Obtain predictions using FASTA formatted inputs
FASTA formatted input is a lot more direct compared to CSV file as there really only one type of format that Axel-F
can accept. A valid FASTA format is single-line description starting with ">" character, followed by lines of sequence data.
** Note : Currently Axel-F can accept only one FASTA sequence at a time.
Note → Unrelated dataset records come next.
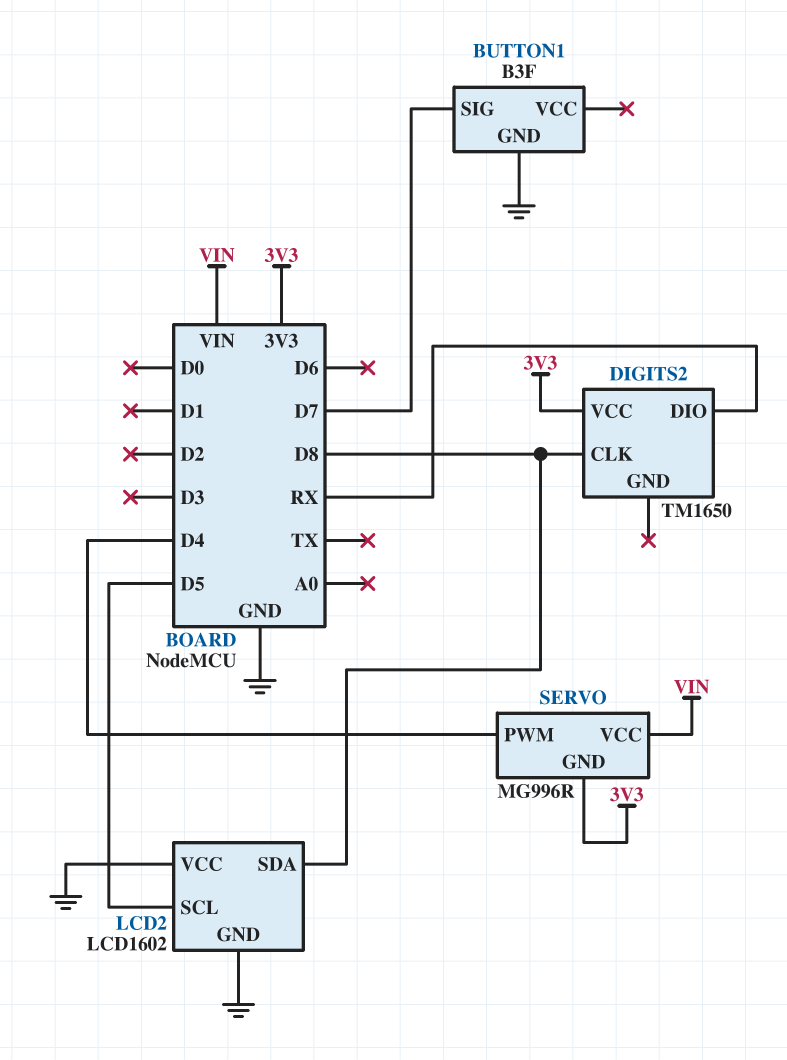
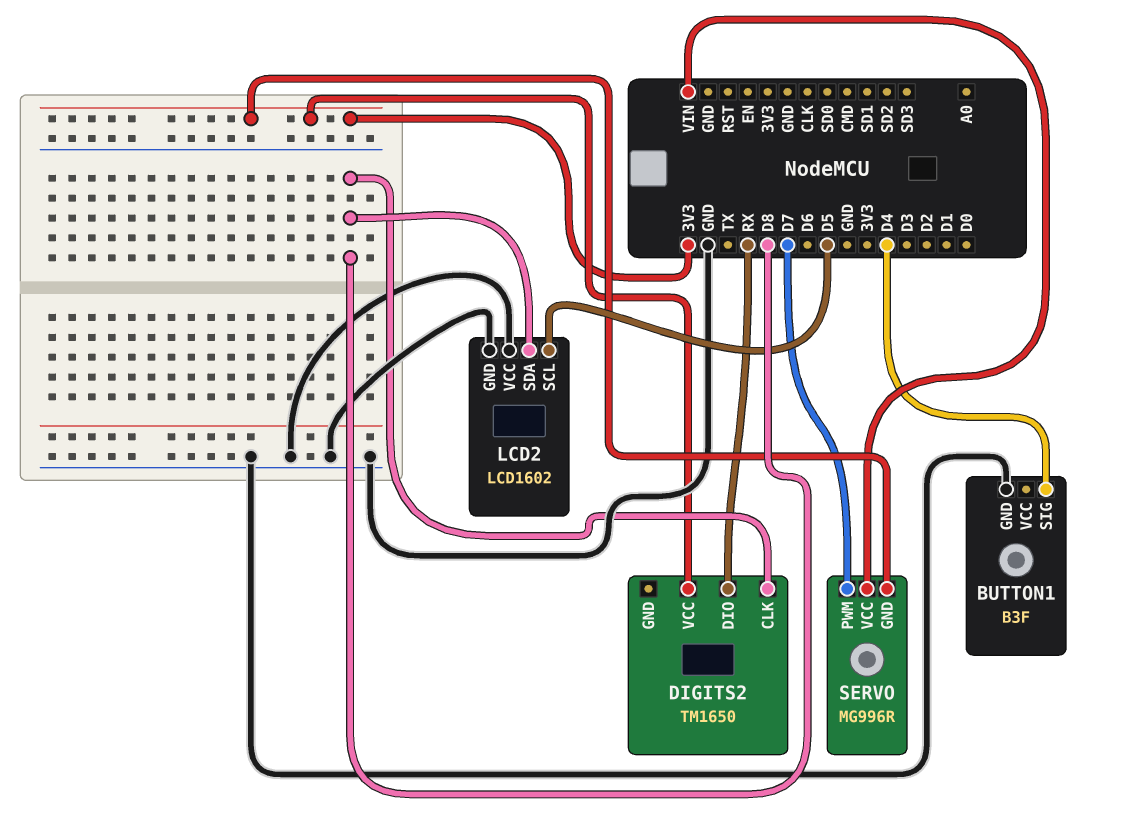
BUTTON1 pin SIG: D7 -> D4
SERVO pin PWM: D4 -> D7

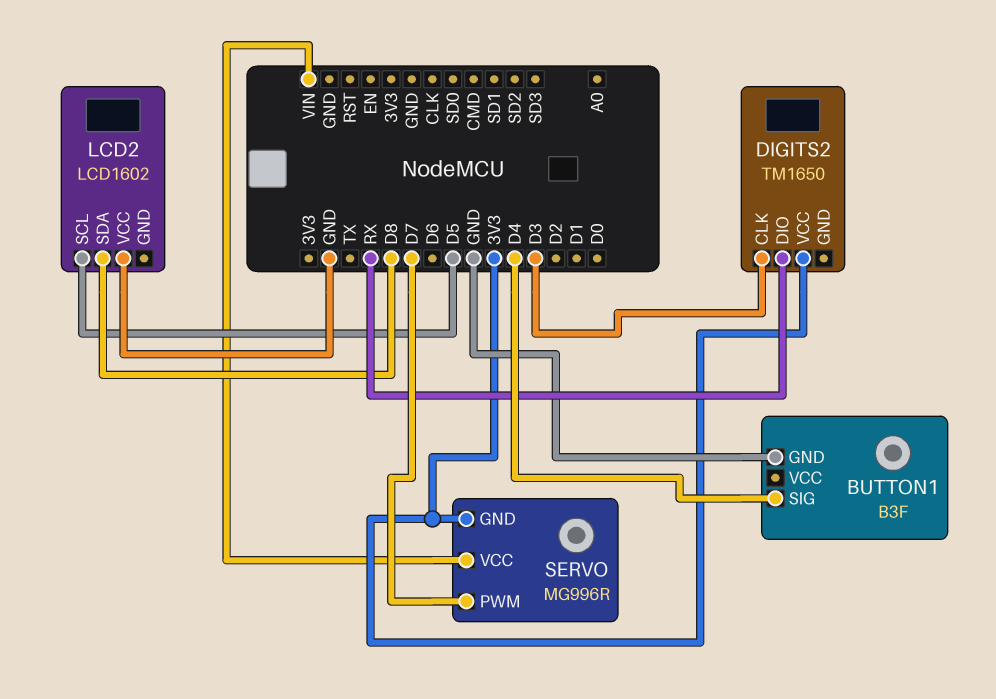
DIGITS2 pin CLK: D8 -> D3
LCD2 pin GND: GND -> none

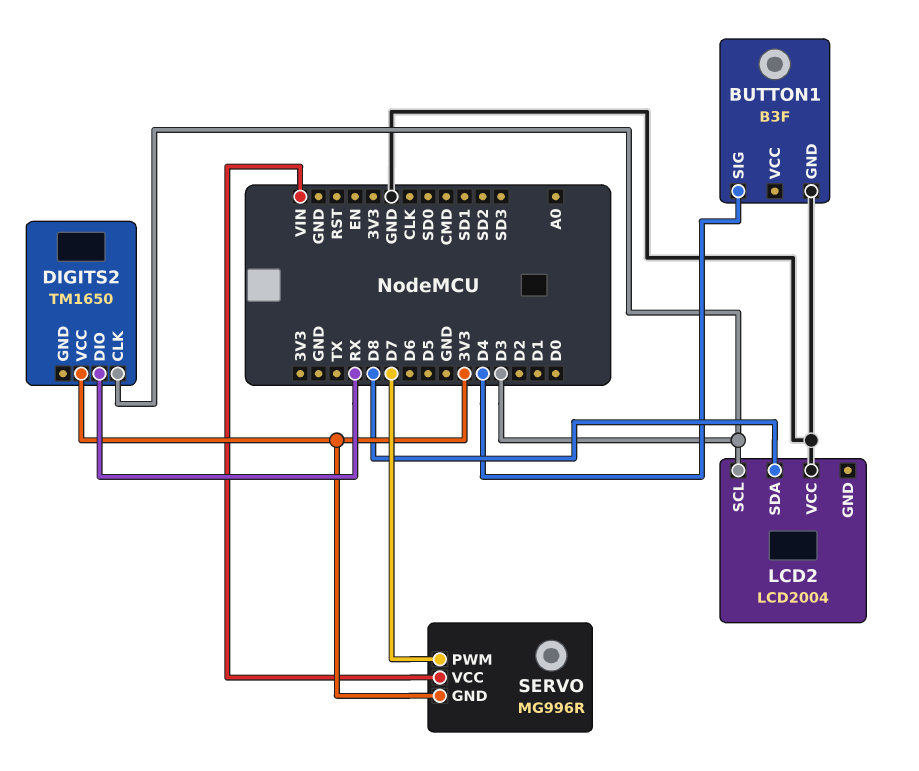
LCD2: LCD1602 -> LCD2004
LCD2 pin SCL: D5 -> D3

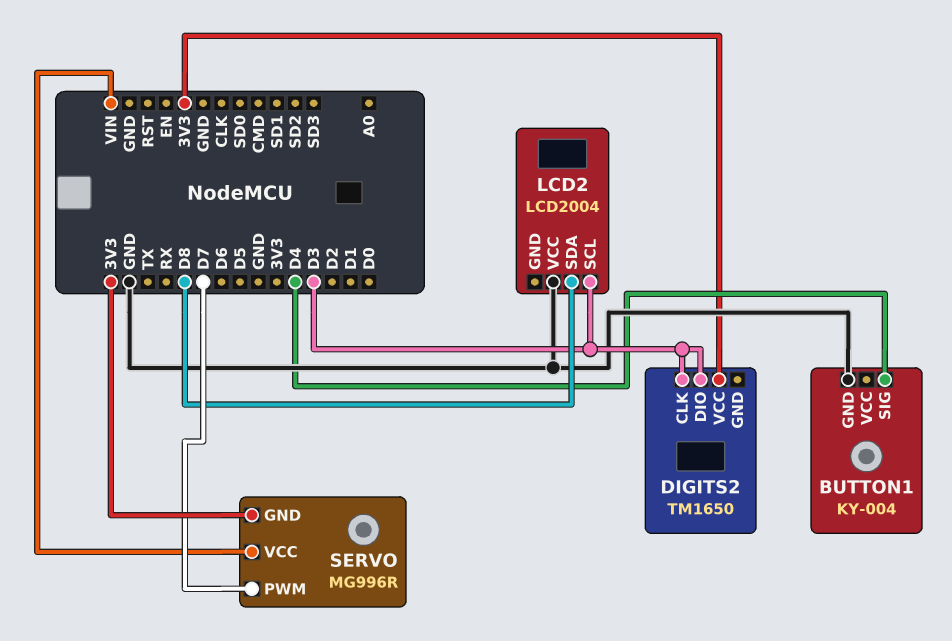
BUTTON1: B3F -> KY-004
DIGITS2 pin DIO: RX -> D3

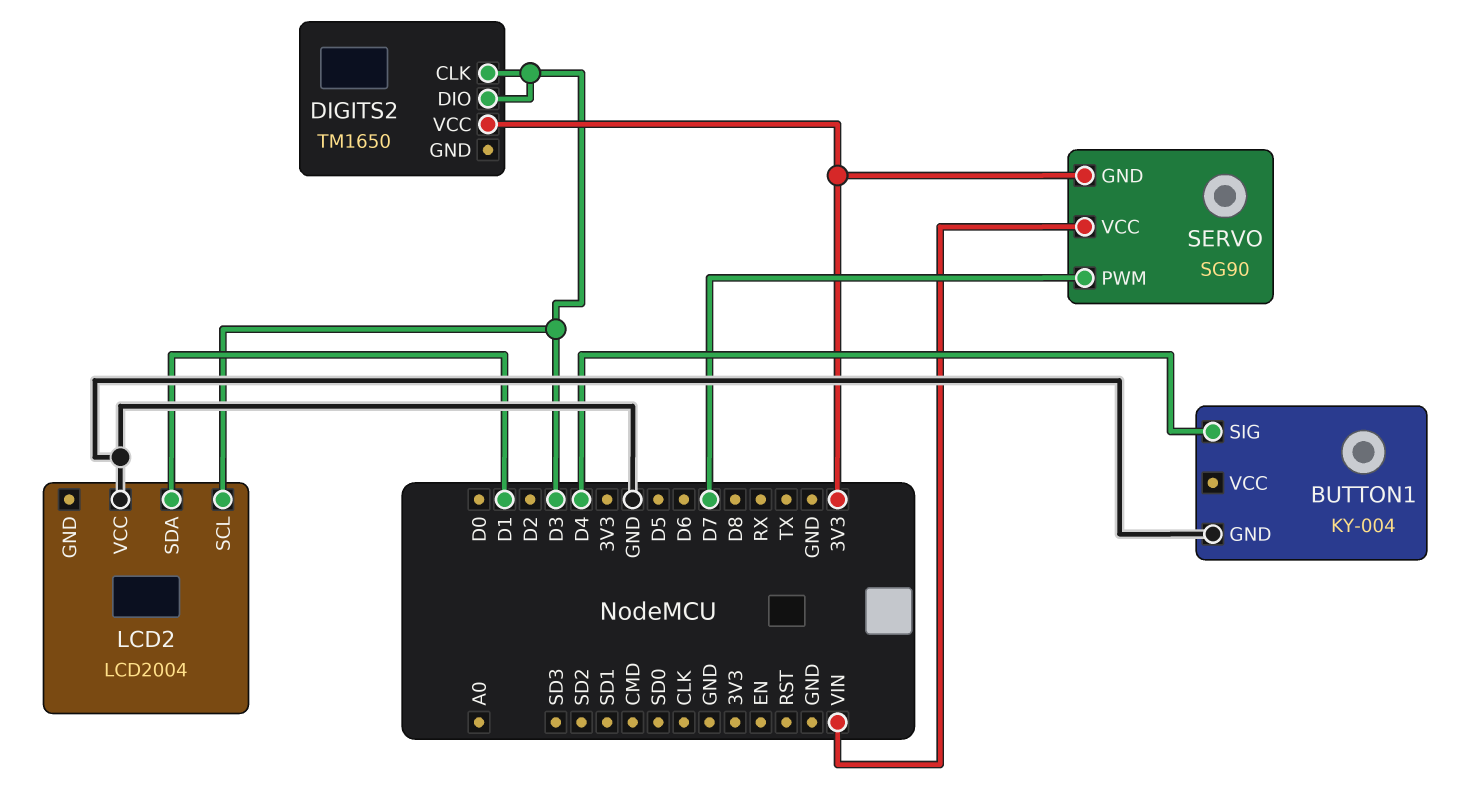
LCD2 pin SDA: D8 -> D1
SERVO: MG996R -> SG90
If you fill the textbox with FASTA formatted data, AXEL-F form will detect that it's a FASTA format and will
change available options. Compared to CSV format options, you can see from the following image that the form
now has a length option added to it.

1. Specify Sequences
You can either manually write out the sequences in the textarea in proper FASTA format (starting with signle-line
description starting with ">" character) or drag and drop an existing FASTA file onto the textarea.
2. Specify Length
Unlike with CSV examples, predictions are limited to one specific binding length. Selecting one length will be applied
to all peptides from the FASTA sequence.
3. Specify Allele
Axel-F requires at least one allele to be specified in order to run the prediction.
Please select species of interest and appropriate allele from the dropdown menu on the form.
4. Specify TPM Value Manually or From TCGA
If you have a custom TPM value in mind, please enter number in the textbox.
Also note that TPM value must be an integer or decimal value.
If you would like to get TPM value derived from TCGA data instead, click on "TCGA" button for "Select TPM source"
and specify both
cancer type and
gene name.
3. Interpreting prediction output
Continuing with
Example 1 from CSV input, after submitting the form, you should get the following results.

Rank EL values are directly from the neural networks that NetMHCpan uses. Because these numbers are abstract and cannot
be directly used in biological context of Axelf, Rank EL values are translated to IC50 values by comparing the
percentile ranks of the two metrics in Trolle dataset, then using interpolation function to map each percentile ranks
to corresponding IC50 value. The resulting values are stored in
Rank_mapped_to_IC50 column.
The same interpolation function based in the
Trolle dataset
was used to calculate AXEL-F scores.
AXEL-F scores estimates the likelihood of a peptide being presented on HLA and being an epitope.